Let me suggest that you reward my efforts and try using my website, rather than Amazon or Barnes and Noble, to order my books. I might suggest a few reasonably good reasons. First, I would make a more reasonable, yet modest, profit from a website purchase. With Amazon, I surrender 55% of the cover price right off the top and, in addition, I must pay the shipping and handling of each copy (approximately $3.50 per order). Consequently, my net profit becomes about 29 cents, give or take a dime. So what? After all, I’m not writing to become rich like John Grisham or Steven King. That being said, if you order from me you’ll get an autographed first edition copy. (I also autograph most book store copies. Please do support your local book stores–Howard Street Booksellers in Hibbing, Village Books in Grand Rapids, and my books are available at Irma’s Finland House in Virginia, too.)
Now, you might ask: When can I expect to have an opportunity to purchase my copy of A Passage of Redemption? If all goes well, I’m thinking the book will be published in early-to-mid October. In plenty of time for Christmas gift-giving. I’ll be more specific, and post a blog, as soon as I have an exact date. However, it is not unheard of for those of you who want to be proactive Yes, it is perfectly legal to preorder–really! In fact, I already have my first in-advance order. The check is resting atop a stack of papers on my desk. Yes, the purchasee is a member of my immediate family . . . but, it’s a start none-the-less. While you are waiting for October, however, why not read the six novels leading up to the new story? Each one of them is a remarkably engrossing reading experience. And, with each book you will come to know more about the fabled Moran family’s roots–and some of northeastern Minnesota’s colorful history as well. The last three: The Hibbing Hurt, Flag, and Saint Alban’s Day are especially relevant. All are tastefully depicted on this web site.

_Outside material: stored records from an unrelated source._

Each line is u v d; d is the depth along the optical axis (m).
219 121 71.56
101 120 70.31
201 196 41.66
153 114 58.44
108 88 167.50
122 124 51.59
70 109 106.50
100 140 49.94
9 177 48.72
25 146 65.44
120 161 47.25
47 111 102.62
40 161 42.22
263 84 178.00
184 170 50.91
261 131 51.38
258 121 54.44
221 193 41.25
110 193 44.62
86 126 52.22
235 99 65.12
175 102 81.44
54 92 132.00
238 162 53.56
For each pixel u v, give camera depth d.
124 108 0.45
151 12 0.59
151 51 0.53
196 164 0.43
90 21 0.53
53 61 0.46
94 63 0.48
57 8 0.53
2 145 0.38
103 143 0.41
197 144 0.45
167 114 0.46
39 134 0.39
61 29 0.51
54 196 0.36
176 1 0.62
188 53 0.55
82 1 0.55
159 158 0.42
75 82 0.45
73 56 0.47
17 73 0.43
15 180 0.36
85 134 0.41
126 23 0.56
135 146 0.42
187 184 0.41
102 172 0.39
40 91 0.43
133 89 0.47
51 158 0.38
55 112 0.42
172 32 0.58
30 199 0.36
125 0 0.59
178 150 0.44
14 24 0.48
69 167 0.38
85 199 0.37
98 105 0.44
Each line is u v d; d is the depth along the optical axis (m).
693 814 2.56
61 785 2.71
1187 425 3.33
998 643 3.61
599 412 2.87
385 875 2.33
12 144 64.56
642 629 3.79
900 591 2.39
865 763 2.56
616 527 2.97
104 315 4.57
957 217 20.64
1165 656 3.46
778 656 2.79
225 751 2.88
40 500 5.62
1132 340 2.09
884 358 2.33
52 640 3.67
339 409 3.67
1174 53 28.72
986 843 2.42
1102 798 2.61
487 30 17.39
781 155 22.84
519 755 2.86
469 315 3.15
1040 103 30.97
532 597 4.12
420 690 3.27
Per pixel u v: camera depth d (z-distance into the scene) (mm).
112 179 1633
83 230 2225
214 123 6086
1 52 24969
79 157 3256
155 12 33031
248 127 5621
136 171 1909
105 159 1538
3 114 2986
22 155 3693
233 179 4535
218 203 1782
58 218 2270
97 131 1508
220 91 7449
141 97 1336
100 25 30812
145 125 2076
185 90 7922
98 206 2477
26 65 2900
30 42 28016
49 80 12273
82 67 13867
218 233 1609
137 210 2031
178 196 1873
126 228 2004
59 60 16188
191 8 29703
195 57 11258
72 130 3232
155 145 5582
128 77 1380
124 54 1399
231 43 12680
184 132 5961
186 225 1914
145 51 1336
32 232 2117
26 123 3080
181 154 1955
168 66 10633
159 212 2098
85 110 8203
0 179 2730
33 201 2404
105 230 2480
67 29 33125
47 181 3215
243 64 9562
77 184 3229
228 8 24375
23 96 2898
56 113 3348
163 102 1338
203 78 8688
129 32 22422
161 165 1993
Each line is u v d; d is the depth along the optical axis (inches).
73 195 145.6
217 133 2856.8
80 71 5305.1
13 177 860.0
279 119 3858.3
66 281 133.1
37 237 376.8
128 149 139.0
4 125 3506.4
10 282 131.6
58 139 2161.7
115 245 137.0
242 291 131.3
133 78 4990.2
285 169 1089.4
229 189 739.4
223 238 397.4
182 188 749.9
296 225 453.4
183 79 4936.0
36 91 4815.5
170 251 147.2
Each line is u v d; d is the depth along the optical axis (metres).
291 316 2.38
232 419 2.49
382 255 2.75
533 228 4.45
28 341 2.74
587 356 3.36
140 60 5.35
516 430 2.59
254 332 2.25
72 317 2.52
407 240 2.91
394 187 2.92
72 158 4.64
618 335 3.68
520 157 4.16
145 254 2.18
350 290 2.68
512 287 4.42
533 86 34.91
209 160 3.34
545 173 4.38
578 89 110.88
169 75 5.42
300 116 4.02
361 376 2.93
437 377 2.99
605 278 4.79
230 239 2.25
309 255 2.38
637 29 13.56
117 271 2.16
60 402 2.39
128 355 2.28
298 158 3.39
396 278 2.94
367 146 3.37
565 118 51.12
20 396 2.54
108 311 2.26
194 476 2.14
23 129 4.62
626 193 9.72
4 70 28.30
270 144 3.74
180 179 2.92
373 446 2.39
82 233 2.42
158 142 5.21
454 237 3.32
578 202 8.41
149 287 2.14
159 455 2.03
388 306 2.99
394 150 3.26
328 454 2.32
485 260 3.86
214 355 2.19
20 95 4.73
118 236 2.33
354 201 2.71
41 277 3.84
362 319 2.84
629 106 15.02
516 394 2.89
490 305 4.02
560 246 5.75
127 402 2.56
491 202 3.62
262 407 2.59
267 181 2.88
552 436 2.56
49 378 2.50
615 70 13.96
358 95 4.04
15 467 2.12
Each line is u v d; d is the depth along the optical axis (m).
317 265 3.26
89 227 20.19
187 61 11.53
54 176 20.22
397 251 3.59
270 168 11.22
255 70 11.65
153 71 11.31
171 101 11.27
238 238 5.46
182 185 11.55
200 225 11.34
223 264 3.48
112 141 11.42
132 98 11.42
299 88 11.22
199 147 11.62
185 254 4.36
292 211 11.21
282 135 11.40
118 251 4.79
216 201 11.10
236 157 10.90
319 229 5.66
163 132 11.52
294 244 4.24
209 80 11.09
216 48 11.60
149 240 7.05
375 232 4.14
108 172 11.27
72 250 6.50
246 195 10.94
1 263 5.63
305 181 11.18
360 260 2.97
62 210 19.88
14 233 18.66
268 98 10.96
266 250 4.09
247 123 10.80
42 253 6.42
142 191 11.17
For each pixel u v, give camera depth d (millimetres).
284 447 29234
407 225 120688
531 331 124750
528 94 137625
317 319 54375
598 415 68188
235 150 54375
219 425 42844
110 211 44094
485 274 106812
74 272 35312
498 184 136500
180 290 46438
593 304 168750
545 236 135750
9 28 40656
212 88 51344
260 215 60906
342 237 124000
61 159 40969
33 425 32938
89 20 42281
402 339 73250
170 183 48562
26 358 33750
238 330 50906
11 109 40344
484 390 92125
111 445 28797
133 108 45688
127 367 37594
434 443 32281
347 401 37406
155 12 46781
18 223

There is more news to share. I am hopeful that my books may soon be available to those of you who are E-readers–with your Kindles or Nooks or whatever. I’ve asked my computer genius, Jeremy Hendrickson, to explore that possibility for me. (Jeremy has a link on this website). And, so do some of my writer friends; Duane Schwartz, Mark Munger and Aaron Brown. Please check them out–they’ve written some mighty fine stories. And, I’ve recently learned that another Hibbingite has authored an ebook. She is Dianna Neary–her story -No Peacocks Please- is listed under the pen name Dianna Drown. Believe me, if or when my books are available to e-readers, I’ll be the first to tell you how to get a download. Until then, happy reading. God bless.